* Testo di lettura
'''
Lettera del consumatore

12 aprile 2002
Domanda 12 aprile 2002
Volete riflettere su come anche i servizi piu' semplici, meno costosi e piu' utili vengono eliminati creando disagi infiniti agli utenti e inutili perdite di tempo!!!! vedi file interminabili e continue alle Poste e per niente eccezionali, tipo pensioni o pacchetti euro come a fine dicembre, o costi anche di lire 5 mila a bolletta per chi decide liberamente di pagare tramite banca.
Pensate che si possa fare qualcosa almeno per portare a conoscenza i cittadini di questo cambiamento, molti ovviamente non lo sanno ma tutti gli ex correntisti ora si mettono in fila intasando anche gli altri.
A parte la difficolta' di fare operazioni online (si possono pagare solo le utenze gia' convenzionate e cioe' non l'enel ma la singola agenzia !!!) e il tempo perso anche li', ma il fatto che si dica che e' "comunque operativo il pagamento dei bollettini di conto corrente direttamente allo sportello tramite Carta Postamat" e' un modo ridicolo per dire fate la fila e poi quando arriva il vostro turno potrete, se siete fortunati e c'e' la linea pagare con la Postamat oppure con i contanti sempre dopo aver fatto la fila. Si accettano consigli.
'''
* Voci del dataset
'''
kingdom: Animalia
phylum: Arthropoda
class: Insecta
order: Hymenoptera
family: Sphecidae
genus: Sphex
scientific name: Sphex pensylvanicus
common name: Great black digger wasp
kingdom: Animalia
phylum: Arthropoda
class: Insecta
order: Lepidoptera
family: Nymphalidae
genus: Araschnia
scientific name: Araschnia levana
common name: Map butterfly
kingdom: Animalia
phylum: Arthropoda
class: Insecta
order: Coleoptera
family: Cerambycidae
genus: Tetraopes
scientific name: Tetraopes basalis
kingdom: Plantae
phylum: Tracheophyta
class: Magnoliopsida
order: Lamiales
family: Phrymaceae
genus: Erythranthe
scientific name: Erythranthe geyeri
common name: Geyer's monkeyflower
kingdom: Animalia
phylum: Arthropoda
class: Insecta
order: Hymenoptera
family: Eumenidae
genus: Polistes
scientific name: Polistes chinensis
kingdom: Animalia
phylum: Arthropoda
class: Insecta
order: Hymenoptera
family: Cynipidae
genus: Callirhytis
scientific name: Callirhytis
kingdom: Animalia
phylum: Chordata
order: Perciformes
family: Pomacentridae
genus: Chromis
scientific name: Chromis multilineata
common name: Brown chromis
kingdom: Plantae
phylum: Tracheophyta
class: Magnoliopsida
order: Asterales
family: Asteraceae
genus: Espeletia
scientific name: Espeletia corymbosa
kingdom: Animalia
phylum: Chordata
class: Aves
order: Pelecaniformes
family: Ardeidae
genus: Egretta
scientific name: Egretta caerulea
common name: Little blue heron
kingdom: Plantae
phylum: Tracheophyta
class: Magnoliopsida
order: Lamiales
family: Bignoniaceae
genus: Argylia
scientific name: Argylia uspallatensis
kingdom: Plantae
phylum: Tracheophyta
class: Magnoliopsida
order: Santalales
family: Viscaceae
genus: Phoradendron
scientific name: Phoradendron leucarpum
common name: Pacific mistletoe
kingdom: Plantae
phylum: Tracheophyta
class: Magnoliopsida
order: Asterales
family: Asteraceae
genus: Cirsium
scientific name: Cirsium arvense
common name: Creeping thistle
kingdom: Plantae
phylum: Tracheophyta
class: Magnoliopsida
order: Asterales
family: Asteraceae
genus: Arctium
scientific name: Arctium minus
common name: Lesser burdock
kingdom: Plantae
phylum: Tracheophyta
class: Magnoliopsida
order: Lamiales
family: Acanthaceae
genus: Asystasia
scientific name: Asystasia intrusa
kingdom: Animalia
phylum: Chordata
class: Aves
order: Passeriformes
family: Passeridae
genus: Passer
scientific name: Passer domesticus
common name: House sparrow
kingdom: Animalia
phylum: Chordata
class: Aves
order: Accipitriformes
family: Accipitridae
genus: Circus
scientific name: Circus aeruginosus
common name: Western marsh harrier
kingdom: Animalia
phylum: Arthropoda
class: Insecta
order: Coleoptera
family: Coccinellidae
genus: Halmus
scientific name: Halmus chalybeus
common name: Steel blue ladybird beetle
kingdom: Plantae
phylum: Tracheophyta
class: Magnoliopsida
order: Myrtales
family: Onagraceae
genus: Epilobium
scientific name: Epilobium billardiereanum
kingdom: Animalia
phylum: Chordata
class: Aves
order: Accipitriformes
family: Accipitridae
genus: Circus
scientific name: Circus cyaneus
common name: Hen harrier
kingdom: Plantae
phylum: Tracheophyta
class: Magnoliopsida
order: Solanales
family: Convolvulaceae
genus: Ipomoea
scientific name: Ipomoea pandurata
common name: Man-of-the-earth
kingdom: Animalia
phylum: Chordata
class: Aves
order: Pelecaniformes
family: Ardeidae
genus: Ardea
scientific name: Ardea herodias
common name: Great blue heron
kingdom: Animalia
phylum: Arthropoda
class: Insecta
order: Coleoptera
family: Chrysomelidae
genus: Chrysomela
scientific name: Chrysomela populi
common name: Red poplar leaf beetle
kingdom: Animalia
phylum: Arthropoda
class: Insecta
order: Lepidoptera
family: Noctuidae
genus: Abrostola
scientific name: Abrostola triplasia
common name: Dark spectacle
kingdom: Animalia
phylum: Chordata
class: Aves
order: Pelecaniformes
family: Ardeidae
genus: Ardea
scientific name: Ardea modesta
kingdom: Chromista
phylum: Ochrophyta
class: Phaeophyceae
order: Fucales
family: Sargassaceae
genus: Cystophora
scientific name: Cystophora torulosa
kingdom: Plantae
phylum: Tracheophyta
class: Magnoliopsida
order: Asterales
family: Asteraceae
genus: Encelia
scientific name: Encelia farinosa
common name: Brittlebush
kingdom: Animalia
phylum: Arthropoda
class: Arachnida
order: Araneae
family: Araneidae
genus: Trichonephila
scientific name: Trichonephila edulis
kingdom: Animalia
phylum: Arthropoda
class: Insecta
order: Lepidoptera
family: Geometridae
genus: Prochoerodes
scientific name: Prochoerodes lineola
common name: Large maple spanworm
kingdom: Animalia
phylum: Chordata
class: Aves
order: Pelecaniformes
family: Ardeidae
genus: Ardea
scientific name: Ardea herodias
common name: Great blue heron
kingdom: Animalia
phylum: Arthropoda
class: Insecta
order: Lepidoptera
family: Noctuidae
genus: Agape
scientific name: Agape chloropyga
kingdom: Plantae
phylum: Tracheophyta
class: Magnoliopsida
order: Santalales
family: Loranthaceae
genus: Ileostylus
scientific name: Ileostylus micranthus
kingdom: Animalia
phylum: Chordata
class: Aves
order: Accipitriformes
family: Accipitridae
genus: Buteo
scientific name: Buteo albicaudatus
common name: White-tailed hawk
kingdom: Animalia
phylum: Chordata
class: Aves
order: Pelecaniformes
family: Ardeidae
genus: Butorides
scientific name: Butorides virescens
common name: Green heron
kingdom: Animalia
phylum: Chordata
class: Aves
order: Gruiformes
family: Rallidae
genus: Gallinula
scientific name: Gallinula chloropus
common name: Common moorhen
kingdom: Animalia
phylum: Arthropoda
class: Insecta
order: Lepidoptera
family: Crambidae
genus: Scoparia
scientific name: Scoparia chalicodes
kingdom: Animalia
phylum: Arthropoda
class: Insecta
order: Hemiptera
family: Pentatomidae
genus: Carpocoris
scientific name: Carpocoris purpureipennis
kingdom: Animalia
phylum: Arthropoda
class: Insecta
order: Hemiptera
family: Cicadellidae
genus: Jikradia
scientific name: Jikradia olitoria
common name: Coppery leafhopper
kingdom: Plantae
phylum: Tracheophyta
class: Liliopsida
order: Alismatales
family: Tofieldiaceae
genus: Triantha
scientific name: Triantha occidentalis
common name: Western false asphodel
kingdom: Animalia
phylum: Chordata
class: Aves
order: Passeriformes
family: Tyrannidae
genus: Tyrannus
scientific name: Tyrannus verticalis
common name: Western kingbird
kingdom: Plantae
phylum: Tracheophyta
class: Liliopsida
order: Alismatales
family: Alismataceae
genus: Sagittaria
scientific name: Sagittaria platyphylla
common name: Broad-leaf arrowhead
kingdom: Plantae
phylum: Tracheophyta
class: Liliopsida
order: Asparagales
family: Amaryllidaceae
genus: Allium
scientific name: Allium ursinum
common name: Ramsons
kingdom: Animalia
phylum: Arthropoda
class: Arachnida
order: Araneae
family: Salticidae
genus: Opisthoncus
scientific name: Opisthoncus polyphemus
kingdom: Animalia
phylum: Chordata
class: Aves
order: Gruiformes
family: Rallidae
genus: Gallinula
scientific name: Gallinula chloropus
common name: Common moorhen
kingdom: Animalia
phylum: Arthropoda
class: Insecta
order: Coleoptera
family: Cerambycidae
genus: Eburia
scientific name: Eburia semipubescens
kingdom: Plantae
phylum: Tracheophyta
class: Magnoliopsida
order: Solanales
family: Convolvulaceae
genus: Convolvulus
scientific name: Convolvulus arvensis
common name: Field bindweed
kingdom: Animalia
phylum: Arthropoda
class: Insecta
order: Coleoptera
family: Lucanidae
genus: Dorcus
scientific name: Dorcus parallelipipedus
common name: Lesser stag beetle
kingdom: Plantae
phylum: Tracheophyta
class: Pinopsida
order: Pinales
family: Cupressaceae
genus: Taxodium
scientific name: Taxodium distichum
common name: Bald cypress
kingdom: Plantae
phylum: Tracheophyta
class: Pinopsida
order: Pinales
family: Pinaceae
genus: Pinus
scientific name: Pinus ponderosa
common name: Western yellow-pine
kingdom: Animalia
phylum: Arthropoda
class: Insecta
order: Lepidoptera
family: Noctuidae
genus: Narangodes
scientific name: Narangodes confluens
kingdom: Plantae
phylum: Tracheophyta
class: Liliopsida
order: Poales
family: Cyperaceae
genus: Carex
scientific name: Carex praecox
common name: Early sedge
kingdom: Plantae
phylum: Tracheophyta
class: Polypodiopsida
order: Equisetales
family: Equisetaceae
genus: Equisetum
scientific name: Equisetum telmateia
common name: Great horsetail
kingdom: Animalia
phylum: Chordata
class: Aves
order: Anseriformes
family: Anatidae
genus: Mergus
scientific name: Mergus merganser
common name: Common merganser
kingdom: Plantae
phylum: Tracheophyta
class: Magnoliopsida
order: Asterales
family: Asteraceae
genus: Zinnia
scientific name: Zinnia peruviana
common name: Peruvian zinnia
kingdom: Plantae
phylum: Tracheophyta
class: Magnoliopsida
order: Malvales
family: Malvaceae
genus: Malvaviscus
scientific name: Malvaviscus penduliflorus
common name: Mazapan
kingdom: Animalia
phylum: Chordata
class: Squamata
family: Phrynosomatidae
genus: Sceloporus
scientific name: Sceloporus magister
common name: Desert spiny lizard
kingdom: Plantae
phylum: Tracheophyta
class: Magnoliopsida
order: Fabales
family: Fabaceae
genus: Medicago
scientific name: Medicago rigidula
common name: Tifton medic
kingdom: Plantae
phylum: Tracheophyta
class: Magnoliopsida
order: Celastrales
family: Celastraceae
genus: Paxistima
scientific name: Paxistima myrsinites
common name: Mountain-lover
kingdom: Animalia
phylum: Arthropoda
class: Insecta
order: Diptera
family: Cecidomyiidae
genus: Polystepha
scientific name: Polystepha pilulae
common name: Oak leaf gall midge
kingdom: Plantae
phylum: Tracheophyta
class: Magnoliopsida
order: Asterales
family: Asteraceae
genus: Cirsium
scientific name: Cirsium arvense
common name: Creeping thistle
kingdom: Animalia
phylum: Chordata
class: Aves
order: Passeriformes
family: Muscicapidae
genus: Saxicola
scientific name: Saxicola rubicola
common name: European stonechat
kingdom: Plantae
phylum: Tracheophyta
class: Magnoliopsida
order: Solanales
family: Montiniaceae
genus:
'''
* Consegne
**A.** Riscrivete la parte della lettera che comincia con le parole "Lettera del consumatore" e termina con le parole "pagare tramite banca.", cambiando "file interminabili" in "code interminabili".
**B.** Secondo la lettera, quanto può costare ogni bolletta a chi sceglie di pagare tramite banca?
**C.** Secondo la lettera, perché chi scrive considera ridicolo dire che è "comunque operativo il pagamento dei bollettini di conto corrente direttamente allo sportello tramite Carta Postamat"? Spiegatelo in una, due o tre frasi.
Per svolgere il lavoro basatevi soltanto sulla lettera.

* Risposte per voce
**A.**
Lettera del consumatore

12 aprile 2002
Domanda 12 aprile 2002
Volete riflettere su come anche i servizi piu' semplici, meno costosi e piu' utili vengono eliminati creando disagi infiniti agli utenti e inutili perdite di tempo!!!! vedi code interminabili e continue alle Poste e per niente eccezionali, tipo pensioni o pacchetti euro come a fine dicembre, o costi anche di lire 5 mila a bolletta per chi decide liberamente di pagare tramite banca.

**B.** Anche 5 mila lire a bolletta.

**C.** Per chi scrive è un modo per dire che bisogna comunque fare la fila. Solo quando arriva il proprio turno si potrà pagare con la Postamat, se si è fortunati e c'è la linea, oppure in contanti, sempre dopo aver fatto la fila.